In this sense, the employment contract is no different from any other civil contract, such as a contract to build a house. This means that the employer and employee are free to agree on whatever terms of employment they like, subject to legislative minimum rights and modern award or enterprise agreement requirements.

If there is no written contract of employment, the common law will operate to imply certain terms into the employment agreement. The scope of implied terms is not fixed in nature, although some basic terms are accepted. For an employer, this includes the obligation to provide a safe working environment and to give reasonable notice of employment termination. An ability to suspend an employee on pay and to place an employee on “gardening leave” to serve out a notice period of termination may also be implied in certain circumstances.

For an employee, implied terms include a duty to obey the employer’s lawful and reasonable directions and exercise due skill and care in performing their duties. It is likely that a duty to honestly and faithfully serve an employer also exists.

Terms of fact may also be implied into the employment agreement in accordance with established principles. The difficulty with implied terms, however, is that their precise extent and application will vary from case to case and may be far from certain without judicial pronouncement. For instance, the extent of implied duties of confidentiality, particularly once employment ends, is far from certain. The upshot is that employers and employees should ensure that a written common law contract of employment is agreed before employment starts.

Lastly, employer policies are an important tool for formalising employer directions about operational matters. Policies may or may not form part of the employment agreement, depending on their content and contractual status.

Keeping in mind that the contract of employment can only be changed by agreement between the parties, employment agreements are best treated as framework documents which set out the basic foundation stones of the employment relationship, leaving more dynamic operational matters to policies and procedures.

There is also little point to duplication of legislative and award requirements in a common law contract, which can result in those provisions having not only statutory, but also common law force.

For instance, an employer may wish to include minimum terms providing:

  1. for employment to be terminated on specified notice
  2. that contract remuneration be considered in satisfying legislative and award entitlements to the extent possible
  3. that employer policies do not form part of the contract of employment and are not mutually binding
  4. a suitable post-employment restraint, and
  5. a suitable confidentiality provision.

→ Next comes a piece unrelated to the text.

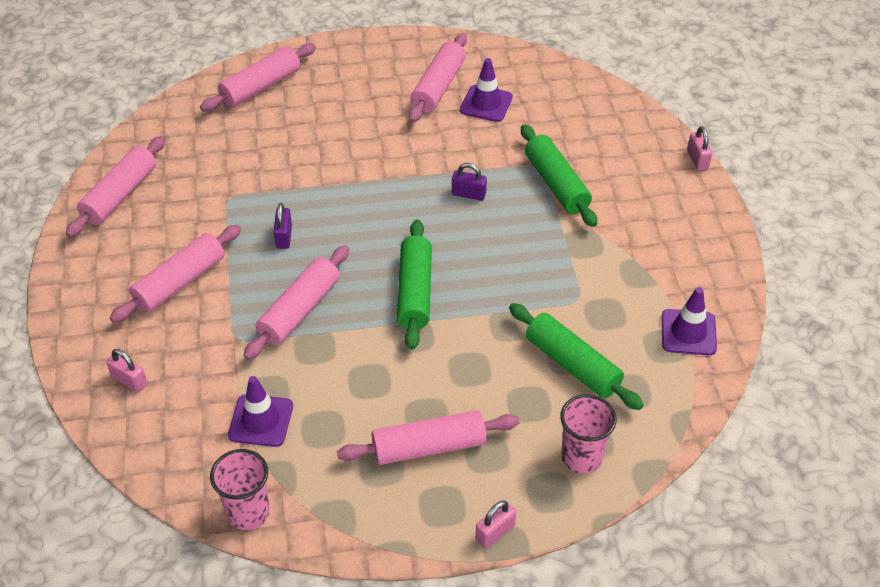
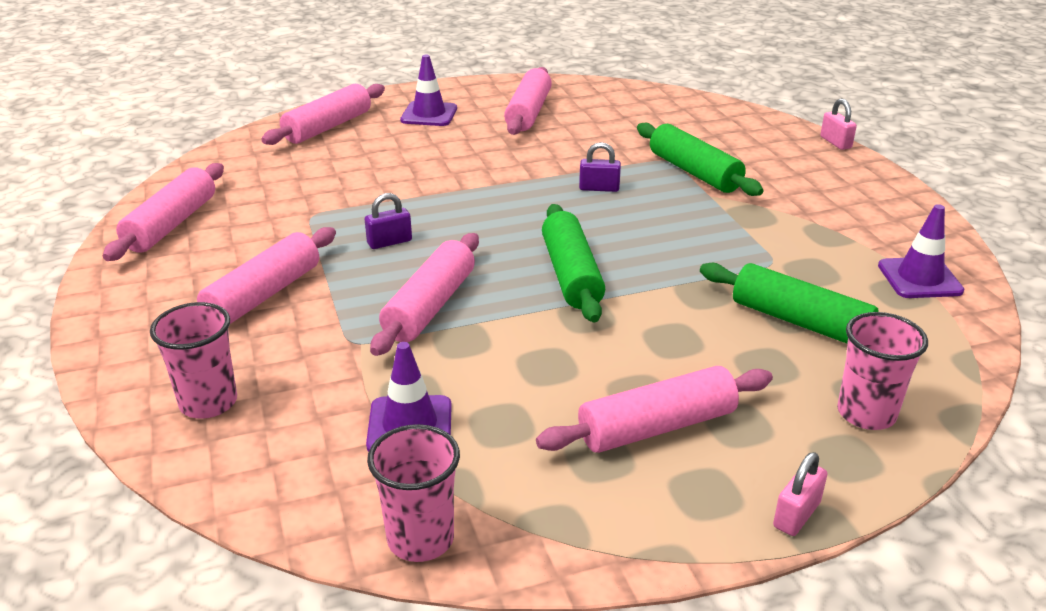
camera: 10 degrees left, 15 degrees down
(129, 381) = (208, 402): pink padlock -> pink cup
(284, 237) = (389, 242): purple padlock -> purple padlock turned 75 degrees clockwise
(486, 104) = (586, 121): purple traffic cone -> purple traffic cone (429, 114)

On the other hand, an employee may look for terms including:

  1. a particular job title
  2. a detailed position description
  3. a detailed and meaningful description of performance criteria and required goals/outcomes
  4. provision for performance reviews at specified intervals according to agreed criteria, and
  5. a dispute resolution clause.

It is trite to say that there is no ‘one size fits all’ employment contract. Employers and employees should consider their particular contractual needs on a case-by-case basis, or at least a class-by-class basis (for example, junior clerical staff, paralegals, professionals) because one size will not generally fit all in practice and may result in overkill or the omission of important provisions. It is, however, unwise to rely simply on loose verbal agreements and implied common law terms to supplement statutory minimum conditions of employment.

Employment agreements should also be reviewed on a regular basis to ensure they are up to date with changes in the law and contain appropriate protections. Of course, changes to contracts with existing employees need to occur by agreement.